## Given instruction
Count the lines in the records below that contain the string "Return", and reply with only that number.

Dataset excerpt
-*-

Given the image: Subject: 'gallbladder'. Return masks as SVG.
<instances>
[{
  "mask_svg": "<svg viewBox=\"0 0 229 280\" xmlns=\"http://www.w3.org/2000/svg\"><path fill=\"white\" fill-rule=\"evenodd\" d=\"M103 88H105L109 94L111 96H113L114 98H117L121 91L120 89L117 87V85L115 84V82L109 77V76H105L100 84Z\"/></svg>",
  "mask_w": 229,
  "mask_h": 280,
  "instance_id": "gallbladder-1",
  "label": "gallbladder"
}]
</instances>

-*-

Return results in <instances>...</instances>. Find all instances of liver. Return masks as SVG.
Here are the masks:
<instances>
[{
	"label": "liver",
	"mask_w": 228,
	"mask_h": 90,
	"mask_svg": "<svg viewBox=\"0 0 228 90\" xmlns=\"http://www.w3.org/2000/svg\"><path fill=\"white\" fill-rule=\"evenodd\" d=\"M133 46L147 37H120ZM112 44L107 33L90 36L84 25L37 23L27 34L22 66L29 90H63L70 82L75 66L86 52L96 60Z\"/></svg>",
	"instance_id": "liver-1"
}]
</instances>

-*-

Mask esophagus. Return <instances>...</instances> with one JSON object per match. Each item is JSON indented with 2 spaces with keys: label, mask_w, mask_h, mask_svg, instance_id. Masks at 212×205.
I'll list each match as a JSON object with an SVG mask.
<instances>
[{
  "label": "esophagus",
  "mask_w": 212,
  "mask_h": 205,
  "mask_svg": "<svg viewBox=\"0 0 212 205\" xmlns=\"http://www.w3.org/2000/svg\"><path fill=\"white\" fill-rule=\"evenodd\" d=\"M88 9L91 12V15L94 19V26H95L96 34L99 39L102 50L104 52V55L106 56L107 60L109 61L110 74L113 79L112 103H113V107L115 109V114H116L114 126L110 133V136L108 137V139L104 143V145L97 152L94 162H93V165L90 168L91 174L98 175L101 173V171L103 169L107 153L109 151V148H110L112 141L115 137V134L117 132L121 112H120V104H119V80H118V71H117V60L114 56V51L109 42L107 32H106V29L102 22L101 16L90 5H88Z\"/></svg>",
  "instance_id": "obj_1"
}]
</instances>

-*-

## Exercise result
3